[Required task] Copy out, word for word, the entries below from their first line through the line that contains "list O compilador", including both of those lines.

(Element boundary entries)
## start
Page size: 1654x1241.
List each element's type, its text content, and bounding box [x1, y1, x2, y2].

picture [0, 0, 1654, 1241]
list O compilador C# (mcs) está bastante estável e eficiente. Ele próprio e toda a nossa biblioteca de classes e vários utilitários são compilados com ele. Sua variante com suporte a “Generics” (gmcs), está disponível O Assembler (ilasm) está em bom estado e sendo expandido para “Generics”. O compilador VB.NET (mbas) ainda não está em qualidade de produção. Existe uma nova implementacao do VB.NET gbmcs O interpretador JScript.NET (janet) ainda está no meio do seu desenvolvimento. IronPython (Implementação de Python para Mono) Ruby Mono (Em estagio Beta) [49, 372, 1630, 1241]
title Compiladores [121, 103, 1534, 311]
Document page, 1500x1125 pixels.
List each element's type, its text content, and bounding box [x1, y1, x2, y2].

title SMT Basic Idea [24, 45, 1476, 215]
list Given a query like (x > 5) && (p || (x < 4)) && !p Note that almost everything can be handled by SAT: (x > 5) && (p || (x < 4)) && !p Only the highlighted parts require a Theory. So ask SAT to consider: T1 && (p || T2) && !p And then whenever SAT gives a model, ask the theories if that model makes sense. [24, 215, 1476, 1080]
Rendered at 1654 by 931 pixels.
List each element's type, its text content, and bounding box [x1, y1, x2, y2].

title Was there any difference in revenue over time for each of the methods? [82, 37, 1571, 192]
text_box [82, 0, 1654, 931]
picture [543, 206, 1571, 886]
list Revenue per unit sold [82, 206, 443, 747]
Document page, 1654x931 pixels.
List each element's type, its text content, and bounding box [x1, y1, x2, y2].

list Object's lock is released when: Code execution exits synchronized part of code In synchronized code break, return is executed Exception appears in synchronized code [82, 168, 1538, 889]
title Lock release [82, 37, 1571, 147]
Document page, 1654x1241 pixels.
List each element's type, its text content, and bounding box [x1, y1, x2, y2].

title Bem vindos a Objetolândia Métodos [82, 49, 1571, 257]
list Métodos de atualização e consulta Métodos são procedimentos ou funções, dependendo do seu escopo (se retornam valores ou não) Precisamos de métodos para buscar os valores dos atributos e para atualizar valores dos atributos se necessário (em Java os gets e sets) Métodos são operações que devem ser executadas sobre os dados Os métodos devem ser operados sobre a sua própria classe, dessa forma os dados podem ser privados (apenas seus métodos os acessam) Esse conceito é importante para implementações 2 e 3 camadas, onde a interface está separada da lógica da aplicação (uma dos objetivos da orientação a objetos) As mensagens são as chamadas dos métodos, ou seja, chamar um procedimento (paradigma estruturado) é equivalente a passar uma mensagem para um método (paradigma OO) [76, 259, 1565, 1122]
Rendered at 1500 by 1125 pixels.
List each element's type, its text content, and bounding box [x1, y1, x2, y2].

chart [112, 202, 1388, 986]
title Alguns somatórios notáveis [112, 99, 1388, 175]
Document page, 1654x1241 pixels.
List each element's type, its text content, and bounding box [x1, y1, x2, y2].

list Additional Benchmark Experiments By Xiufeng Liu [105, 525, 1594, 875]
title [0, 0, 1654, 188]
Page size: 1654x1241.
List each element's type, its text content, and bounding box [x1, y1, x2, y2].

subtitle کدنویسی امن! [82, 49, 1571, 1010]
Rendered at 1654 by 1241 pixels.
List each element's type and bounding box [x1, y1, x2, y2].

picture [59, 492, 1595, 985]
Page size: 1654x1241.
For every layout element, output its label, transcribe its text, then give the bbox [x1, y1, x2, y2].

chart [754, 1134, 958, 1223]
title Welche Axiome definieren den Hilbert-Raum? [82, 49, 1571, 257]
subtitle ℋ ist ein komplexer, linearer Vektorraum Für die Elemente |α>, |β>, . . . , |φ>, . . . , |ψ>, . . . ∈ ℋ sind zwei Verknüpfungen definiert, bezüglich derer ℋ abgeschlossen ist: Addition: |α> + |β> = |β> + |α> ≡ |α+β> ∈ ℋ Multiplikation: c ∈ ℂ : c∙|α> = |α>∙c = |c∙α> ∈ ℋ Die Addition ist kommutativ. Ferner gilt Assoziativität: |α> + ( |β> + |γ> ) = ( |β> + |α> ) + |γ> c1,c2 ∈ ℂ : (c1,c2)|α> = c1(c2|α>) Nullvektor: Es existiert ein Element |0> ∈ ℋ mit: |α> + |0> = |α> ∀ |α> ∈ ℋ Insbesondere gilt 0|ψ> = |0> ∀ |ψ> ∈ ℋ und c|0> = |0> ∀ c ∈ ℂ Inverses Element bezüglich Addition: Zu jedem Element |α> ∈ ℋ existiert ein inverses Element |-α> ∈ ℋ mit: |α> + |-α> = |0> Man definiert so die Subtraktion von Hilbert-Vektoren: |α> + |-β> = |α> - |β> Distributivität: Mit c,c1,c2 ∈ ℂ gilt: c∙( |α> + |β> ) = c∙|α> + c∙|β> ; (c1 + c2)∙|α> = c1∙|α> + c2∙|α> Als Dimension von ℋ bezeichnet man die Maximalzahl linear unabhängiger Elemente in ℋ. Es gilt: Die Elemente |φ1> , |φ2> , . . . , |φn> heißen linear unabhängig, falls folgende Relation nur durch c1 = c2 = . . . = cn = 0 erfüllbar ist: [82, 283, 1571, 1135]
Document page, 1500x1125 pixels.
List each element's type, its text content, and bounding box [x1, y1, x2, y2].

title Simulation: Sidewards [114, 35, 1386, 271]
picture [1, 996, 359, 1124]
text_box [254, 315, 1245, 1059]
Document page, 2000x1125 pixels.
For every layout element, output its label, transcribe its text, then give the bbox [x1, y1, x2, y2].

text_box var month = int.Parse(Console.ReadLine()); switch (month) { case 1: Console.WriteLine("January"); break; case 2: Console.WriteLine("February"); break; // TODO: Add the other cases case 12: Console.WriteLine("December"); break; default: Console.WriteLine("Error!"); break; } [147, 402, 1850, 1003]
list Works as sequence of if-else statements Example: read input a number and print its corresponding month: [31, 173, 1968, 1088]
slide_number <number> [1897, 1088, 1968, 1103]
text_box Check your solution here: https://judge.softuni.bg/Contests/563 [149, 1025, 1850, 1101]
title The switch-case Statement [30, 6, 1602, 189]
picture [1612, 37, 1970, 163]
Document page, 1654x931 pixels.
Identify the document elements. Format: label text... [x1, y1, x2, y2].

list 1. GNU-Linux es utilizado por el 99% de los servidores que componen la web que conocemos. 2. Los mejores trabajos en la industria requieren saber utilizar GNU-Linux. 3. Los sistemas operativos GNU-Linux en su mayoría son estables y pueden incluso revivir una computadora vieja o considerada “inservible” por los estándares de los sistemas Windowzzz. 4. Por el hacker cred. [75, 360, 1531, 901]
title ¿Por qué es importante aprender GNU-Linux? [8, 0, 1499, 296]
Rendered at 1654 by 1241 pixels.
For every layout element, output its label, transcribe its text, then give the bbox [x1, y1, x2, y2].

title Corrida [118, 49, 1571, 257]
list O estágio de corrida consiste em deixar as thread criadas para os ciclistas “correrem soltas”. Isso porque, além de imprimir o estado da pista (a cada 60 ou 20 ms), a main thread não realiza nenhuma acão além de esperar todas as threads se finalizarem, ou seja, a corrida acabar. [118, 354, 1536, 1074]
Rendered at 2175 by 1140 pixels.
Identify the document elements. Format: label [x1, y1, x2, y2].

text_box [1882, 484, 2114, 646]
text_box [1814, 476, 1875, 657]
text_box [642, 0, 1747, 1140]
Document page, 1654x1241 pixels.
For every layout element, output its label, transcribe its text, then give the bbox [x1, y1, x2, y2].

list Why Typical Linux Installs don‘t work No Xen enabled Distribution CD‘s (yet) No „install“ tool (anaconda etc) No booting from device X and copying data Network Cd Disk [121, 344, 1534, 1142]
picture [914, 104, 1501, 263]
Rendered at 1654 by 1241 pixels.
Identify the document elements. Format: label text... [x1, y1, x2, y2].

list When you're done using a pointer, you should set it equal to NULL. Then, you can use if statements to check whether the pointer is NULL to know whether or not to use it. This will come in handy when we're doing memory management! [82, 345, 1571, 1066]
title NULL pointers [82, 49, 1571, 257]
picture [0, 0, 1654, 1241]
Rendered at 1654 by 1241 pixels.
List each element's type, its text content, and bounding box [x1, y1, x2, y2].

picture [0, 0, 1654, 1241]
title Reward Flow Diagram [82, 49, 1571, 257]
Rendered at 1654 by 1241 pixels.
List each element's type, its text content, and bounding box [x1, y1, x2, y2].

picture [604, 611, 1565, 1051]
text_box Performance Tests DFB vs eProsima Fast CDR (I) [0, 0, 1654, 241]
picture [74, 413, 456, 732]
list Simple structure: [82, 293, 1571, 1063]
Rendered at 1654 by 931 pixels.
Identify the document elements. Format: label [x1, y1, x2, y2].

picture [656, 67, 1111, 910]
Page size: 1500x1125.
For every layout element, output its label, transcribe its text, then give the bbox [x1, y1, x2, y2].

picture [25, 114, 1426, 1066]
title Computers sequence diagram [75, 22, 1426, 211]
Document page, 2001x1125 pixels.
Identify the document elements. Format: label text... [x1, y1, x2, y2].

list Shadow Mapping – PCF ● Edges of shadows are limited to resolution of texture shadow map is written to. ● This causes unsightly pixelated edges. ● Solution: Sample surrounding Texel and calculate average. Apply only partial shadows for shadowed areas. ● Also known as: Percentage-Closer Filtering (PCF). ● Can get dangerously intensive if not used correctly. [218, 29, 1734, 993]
## end
[Task output]
Page size: 1654x1241.
List each element's type, its text content, and bounding box [x1, y1, x2, y2].

picture [0, 0, 1654, 1241]
list O compilador C# (mcs) está bastante estável e eficiente. Ele próprio e toda a nossa biblioteca de classes e vários utilitários são compilados com ele. Sua variante com suporte a “Generics” (gmcs), está disponível O Assembler (ilasm) está em bom estado e sendo expandido para “Generics”. O compilador VB.NET (mbas) ainda não está em qualidade de produção. Existe uma nova implementacao do VB.NET gbmcs O interpretador JScript.NET (janet) ainda está no meio do seu desenvolvimento. IronPython (Implementação de Python para Mono) Ruby Mono (Em estagio Beta) [49, 372, 1630, 1241]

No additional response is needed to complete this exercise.